Extracts taken from "4 years in London" - an ebook for kindle by Luke Ryman

Thursday, 2 October 2014

Football Forever!

Ooh la la

Online dating has never been so much fun, and as you email your application to join BOYS & GIRLS FOREVER, you only hope that your first potential partner resembles this delightful example of womankind.

The membership of this elite club is a thousand pounds, but who cares? This will be money well spent if you end up with a beauty like this.

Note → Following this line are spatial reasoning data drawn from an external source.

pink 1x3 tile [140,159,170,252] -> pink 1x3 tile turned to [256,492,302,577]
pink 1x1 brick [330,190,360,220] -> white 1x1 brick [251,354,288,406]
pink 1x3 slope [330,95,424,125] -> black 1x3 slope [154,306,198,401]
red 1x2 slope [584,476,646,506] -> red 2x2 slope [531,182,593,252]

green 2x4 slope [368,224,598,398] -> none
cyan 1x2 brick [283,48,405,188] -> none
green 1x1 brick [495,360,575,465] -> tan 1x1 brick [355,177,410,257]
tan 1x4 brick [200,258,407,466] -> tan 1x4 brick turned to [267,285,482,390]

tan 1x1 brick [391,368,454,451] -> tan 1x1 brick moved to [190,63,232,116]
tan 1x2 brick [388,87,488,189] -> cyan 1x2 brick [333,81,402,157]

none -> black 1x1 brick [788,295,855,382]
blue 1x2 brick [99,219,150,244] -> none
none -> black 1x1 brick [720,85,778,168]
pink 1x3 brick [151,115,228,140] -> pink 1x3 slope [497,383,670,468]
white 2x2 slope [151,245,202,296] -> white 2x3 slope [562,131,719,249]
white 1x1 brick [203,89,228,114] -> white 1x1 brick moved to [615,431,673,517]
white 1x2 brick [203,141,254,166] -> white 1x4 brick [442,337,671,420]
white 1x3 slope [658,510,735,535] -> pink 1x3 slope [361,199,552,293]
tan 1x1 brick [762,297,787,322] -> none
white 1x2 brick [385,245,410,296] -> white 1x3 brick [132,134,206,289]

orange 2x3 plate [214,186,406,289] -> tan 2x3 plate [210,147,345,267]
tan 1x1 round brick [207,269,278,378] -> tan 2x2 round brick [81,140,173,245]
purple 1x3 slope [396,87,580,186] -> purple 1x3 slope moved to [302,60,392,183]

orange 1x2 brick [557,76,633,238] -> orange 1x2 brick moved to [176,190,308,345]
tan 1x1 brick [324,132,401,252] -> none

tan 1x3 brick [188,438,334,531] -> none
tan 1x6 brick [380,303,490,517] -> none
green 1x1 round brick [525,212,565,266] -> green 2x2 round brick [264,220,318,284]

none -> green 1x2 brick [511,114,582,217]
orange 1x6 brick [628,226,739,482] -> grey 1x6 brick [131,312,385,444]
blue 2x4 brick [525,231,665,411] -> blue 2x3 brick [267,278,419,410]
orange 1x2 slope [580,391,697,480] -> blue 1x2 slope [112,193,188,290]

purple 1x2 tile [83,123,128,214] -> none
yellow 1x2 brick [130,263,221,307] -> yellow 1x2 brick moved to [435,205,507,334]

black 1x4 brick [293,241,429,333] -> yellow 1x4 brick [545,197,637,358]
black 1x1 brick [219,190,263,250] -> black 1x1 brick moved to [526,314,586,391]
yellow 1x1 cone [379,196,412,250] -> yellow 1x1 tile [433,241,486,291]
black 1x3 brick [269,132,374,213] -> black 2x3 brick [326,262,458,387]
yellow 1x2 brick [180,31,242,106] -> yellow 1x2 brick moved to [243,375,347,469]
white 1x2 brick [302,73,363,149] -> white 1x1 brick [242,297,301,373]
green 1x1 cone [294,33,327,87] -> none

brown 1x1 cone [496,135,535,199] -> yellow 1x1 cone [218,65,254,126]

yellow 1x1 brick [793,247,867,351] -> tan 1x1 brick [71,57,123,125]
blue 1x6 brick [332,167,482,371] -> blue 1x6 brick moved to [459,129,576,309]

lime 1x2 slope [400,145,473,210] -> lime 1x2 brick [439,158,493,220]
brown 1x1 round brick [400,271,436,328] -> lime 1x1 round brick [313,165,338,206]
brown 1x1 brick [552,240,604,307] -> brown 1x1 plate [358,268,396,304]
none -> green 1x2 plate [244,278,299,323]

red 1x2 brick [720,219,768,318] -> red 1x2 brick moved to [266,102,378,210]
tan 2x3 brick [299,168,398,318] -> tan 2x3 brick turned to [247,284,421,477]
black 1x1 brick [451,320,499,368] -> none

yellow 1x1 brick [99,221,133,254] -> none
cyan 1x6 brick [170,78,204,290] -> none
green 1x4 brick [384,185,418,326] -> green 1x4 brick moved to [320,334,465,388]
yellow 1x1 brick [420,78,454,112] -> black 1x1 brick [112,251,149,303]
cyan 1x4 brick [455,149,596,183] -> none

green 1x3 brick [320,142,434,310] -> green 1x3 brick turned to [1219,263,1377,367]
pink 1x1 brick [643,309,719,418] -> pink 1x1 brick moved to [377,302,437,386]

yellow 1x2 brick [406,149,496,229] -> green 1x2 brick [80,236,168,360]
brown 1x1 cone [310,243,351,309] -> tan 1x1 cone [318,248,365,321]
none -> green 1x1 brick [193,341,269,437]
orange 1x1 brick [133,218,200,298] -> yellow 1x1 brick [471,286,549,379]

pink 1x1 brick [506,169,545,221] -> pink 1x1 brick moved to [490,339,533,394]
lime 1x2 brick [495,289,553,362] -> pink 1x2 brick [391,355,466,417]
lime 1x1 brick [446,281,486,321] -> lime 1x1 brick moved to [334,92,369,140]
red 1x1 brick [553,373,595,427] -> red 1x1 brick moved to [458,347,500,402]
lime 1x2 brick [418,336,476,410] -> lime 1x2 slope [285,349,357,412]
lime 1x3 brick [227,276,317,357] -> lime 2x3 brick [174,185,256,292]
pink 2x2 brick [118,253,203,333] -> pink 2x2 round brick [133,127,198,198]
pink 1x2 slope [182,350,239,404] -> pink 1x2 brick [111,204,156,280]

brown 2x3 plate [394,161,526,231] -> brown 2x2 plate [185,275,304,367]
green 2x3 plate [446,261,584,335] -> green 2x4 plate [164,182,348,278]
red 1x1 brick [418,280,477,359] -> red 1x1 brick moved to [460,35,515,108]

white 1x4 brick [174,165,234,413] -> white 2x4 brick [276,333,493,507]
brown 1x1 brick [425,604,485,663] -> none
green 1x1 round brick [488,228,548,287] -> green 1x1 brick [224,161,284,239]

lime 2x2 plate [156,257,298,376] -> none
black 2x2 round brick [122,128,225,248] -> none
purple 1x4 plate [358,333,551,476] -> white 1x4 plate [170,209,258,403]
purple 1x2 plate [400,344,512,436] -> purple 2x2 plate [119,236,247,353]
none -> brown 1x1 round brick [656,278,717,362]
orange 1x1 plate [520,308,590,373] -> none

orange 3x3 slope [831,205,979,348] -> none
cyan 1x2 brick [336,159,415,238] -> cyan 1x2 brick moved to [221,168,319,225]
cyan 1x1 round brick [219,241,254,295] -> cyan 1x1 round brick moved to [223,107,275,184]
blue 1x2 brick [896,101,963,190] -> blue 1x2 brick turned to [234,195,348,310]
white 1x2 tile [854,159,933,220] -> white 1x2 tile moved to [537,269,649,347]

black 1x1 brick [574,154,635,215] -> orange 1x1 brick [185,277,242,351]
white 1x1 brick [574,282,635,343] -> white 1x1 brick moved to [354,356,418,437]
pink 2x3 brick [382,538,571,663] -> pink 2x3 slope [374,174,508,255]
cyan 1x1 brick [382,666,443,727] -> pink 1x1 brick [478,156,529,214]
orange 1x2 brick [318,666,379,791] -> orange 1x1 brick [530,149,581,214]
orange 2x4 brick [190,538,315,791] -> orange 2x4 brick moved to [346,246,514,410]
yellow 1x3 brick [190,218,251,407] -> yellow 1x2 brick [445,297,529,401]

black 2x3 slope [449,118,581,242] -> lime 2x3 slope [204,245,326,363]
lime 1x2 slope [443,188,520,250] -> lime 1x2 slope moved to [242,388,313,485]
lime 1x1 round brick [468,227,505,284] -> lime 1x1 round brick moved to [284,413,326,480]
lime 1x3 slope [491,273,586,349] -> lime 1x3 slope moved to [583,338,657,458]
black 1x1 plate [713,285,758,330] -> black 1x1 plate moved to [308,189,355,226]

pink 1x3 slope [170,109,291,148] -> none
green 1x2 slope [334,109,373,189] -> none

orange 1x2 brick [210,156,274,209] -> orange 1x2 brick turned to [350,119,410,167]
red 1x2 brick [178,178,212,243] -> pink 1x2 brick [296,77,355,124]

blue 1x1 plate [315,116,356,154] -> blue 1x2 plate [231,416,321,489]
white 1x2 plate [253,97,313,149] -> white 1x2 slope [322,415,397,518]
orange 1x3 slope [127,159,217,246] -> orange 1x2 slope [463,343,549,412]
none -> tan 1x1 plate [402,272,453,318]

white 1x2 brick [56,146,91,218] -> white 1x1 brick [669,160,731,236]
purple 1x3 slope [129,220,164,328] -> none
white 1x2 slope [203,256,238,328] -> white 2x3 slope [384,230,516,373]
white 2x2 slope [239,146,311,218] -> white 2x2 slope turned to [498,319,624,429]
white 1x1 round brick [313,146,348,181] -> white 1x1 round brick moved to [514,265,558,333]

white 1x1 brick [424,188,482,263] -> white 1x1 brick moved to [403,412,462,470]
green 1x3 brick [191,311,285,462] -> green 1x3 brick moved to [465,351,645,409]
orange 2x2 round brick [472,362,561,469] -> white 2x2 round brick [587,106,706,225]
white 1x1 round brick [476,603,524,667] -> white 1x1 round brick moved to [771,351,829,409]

So off you trudge to the Plough & Harrow public house - a delightfully stinking pub set back off the main road which cuts through Leeds like a knife through butter, for it is here that Jenny C, aged 26, with no children, has opted to meet you.

You can understand Jenny's logic. After all, you're a complete and utter stranger, so she wants to feel secure when she meets you for the very first time.

In your flat, in a suburb of Leeds, you have believed that Jenny C, aged 26, with no children, will be bursting with all the right signals, she will be refined and she will be wearing very sexy lingerie. You have doused your skin in very cheap aftershave, you have picked your nose clean, you have put on matching socks and you have told yourself, in front of the bathroom mirror, that the moment for true love to enter your life has come.

The Plough & Harrow is heaving with unemployed bricklayers and greedy plumbers, but after pushing your way to the bar like a beast in search of its prey, you order yourself a pint of lager. This, you tell yourself, is what REAL men drink.





You scan the sea of faces for HER, for it is HER that you have come to dazzle with your wit and charm.

A tattooed beast sends your pint of lager flying, as he wades into a crowd of rowdy football fans. You curse your rotten luck and want to cry, because your new suit smells of Carling Black Label, and the damp patch over your trousers gives the impression that you've urinated in your underpants.

What will Jenny C make of this? You now resemble a drunken yobbo who can't control his bladder. You start to cry, and weaving your way through the crowded pub, like a defeated gladiator, you ask God why did it have to happen to YOU.

And then you cross, like ships in the night. You instantly recognise Jenny C, and as she takes you by the hand, a warm feeling fills your lager-stained trousers.

True love blossoms that very night, but after downing eighteen pints of strong lager, before leaving the pub, you decide that Jenny C is no match for Arsenal versus Tottenham, on the pub's wide-screen TV.

Jenny weeps. You belch. She feels sad. "Come on yer bastards!" you cry, as Tottenham rush at Arsenal's goal.

In another life, you would have been happy together. In this life, football is the only thing that you want - morning, noon and night - as well as a refund from BOYS & GIRLS FOREVER and another pint of lager.